The medal disappeared when Ramirez's wife was moving to Chicago from the Dominican Republic, and hasn't been seen since. It was the only medal in a box of about 15 others that didn't make the trip.
"It’s special," White Sox Manager Robin Ventura said Friday. "I think it’s one of those things that, not too many people win gold medals and to lose it is heartbreaking."
Team officials spent almost a year trying to replace it, in the end dealing with three separate Olympic Committees. The United States Olympic Committee couldn’t help since he won the medal with the Cuban Olympic team in 2004. And since he defected from Cuba, the Cuban Olympic Committee was unable to help as well.
The International Olympic Committee in Switzerland was ultimately able to help, but not without a lot of convincing.
Ramirez had no idea what the team was up to until he was presented with the replacement during a special ceremony before batting practice at U.S. Cellular Field on Friday.
Former Sox player and Ramirez's best friend, Jose Contreras, did the honors.

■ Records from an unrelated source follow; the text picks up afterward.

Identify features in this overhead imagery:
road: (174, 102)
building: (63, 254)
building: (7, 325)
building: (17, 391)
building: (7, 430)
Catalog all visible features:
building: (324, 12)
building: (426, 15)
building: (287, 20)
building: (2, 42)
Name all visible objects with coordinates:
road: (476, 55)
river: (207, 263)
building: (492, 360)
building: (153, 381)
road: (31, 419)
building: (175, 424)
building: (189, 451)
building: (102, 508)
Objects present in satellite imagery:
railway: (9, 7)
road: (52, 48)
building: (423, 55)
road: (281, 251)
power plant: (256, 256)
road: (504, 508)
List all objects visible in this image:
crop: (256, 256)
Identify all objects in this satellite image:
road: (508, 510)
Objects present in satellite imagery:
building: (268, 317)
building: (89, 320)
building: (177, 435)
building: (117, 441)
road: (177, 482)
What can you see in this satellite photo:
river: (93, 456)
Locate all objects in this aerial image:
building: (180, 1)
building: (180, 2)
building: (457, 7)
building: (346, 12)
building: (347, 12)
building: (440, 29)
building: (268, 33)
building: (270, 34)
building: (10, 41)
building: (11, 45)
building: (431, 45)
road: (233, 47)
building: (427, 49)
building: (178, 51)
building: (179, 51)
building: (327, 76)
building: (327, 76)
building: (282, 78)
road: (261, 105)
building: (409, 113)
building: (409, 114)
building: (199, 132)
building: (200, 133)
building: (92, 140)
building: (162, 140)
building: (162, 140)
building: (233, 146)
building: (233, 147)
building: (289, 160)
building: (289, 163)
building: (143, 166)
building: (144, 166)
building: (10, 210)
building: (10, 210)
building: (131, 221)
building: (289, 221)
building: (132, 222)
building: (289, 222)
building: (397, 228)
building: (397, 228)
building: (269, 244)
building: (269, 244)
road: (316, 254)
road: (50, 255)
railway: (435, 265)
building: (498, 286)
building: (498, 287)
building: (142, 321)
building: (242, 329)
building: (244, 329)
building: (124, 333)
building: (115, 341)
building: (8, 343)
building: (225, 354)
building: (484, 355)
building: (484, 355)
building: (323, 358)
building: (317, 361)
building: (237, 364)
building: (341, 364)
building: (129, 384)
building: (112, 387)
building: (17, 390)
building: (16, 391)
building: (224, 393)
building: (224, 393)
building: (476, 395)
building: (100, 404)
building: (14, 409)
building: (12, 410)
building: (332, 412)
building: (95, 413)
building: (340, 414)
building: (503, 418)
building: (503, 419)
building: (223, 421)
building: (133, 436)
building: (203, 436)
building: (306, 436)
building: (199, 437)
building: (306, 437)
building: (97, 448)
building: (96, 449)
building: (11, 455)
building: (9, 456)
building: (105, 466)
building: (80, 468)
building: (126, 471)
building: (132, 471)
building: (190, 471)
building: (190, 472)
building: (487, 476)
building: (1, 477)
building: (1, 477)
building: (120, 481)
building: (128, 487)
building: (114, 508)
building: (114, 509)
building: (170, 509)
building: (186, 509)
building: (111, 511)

"This is a really special moment for Alexei and I can tell from the way he hugged me after we gave him the medal," said Contreras.
It goes without saying, Ramirez was floored.
"For as long as I live I am in debt to Jerry.. just the guidance he's given me, the love, the compassion, he's really special and my family in indebted to him so it's just something that just feels really special. I'm very thankful to be involved with him."
Ramirez himself had been trying to find the original medal for some time, frequently doing searches on eBay and even publicly asking for a presumed thief to return it no questions asked.